話しかけてくるという時点でクラスメイトと同じように扱うわけにもいかないからだ。
「しょ、しょうがないでしょ? いきなり家族が増えたら困惑するよ」
「違う、こいつのはそれだけじゃない」
「と、とりあえずいまは食べよう、せっかく作ったんだから。
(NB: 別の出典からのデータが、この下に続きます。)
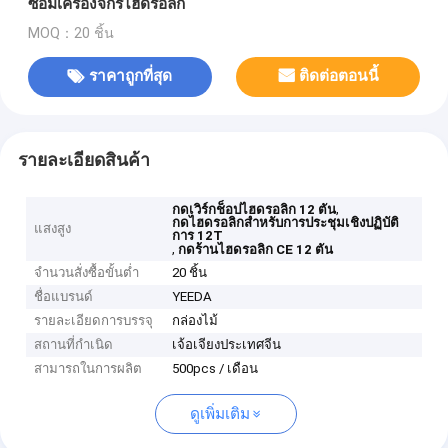
ซ่อมเครื่องจักรไฮดรอลิก
MOQ：20 ชิ้น
ราคาถูกที่สุด
ติดต่อตอนนี้
รายละเอียดสินค้า
,
กดเวิร์กช็อปไฮดรอลิก 12 ตัน
กดไฮดรอลิกสำหรับการประชุมเชิงปฏิบัติ
แสงสูง
การ 12T
,
กดร้านไฮดรอลิก CE 12 ตัน
จำนวนสั่งซื้อขั้นต่ำ
20 ชิ้น
ชื่อแบรนด์
YEEDA
รายละเอียดการบรรจุ
กล่องไม้
สถานที่กำเนิด
เจ้อเจียงประเทศจีน
สามารถในการผลิต
500pcs / เดือน
ดูเพิ่มเติม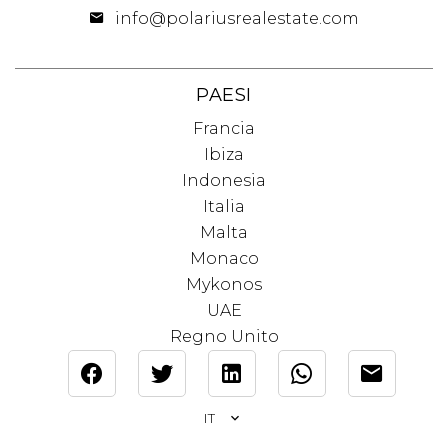
info@polariusrealestate.com
PAESI
Francia
Ibiza
Indonesia
Italia
Malta
Monaco
Mykonos
UAE
Regno Unito
IT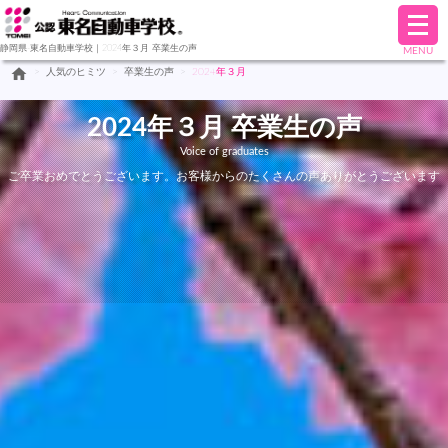
メ
ニ
静岡県-東名自動車学校｜2024年３月 卒業生の声
MENU
ュ
home
>
人気のヒミツ
>
卒業生の声
>
2024年３月
ー
を
開
2024年３月 卒業生の声
く
Voice of graduates
ご卒業おめでとうございます。お客様からのたくさんの声ありがとうございます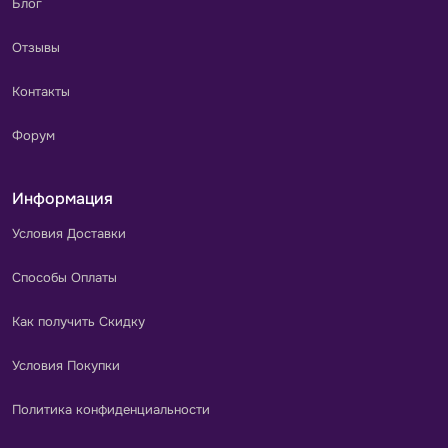
Блог
Отзывы
Контакты
Форум
Информация
Условия Доставки
Способы Оплаты
Как получить Скидку
Условия Покупки
Политика конфиденциальности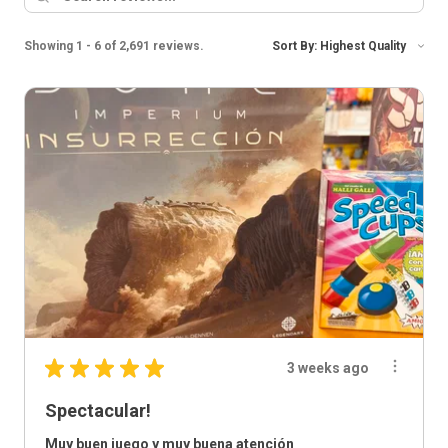
Showing 1 - 6 of 2,691 reviews.
Sort By:
★
★
★
★
★
3 weeks ago
Spectacular!
Muy buen juego y muy buena atención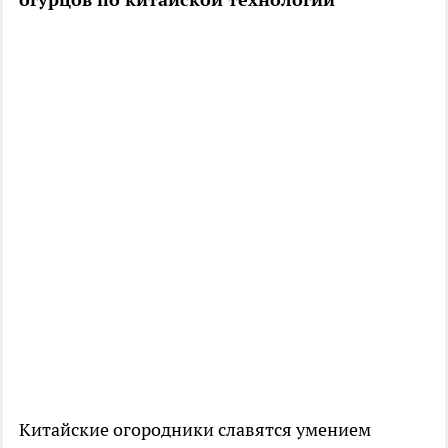
Китайские огородники славятся умением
冷める前に食べてほしいなって」
「はぁ、まあ父ちゃんの言う通りだな」
わたしの人生にはないものだった。
それなのにいきなり変化したらわたしだったら普通にこうなる。
責められてもどうにもならない。
おかしいと言われてもすぐには変えられるものではないし、変えるつもりもなかった。
「風呂に入ってくる」
燐さんがいなくなったことで先程よりかはマシになった。
父が心配そうな顔で聞いてきたけど、軽く流しておく。
全部自分に原因があるんだから父や菜帆さん、燐さんは関係ない。
部屋に戻って布団を敷いた。
寝ることはできないけど、それでも真っ暗な部屋の中寝転んで。
憂鬱だ。
でも、合わせないともっと強く言われることになる。
大声で怒鳴られるとかそういうのは苦手だから合わせるしかない。
大丈夫、食事の時間なんて三十分にも満たないんだから。
「ふぅ、気持ち良かった」
電気を点けることは確実だから横を向いて目をぎゅっと閉じて。
「おわっ、い、いたのかよ……」
「ちょっと疲れてしまって……」
「風呂に入ってからにしろ」
「はい、そうします」
もちろん、父や菜帆さんに先に入らせてからにしたけど。
……待っている時間がただただ退屈だった。
けど、ひとりの時間はやっぱり落ち着けていいなってそんな風に思って。
「ごめんね、最後にしちゃって」
「いいんですよ、早く休んでほしいので」
それに追い焚きを遠慮なくできるのだから悪いことばかりではない。
温かいお風呂には順番が最後だろうと入ることができるのだ。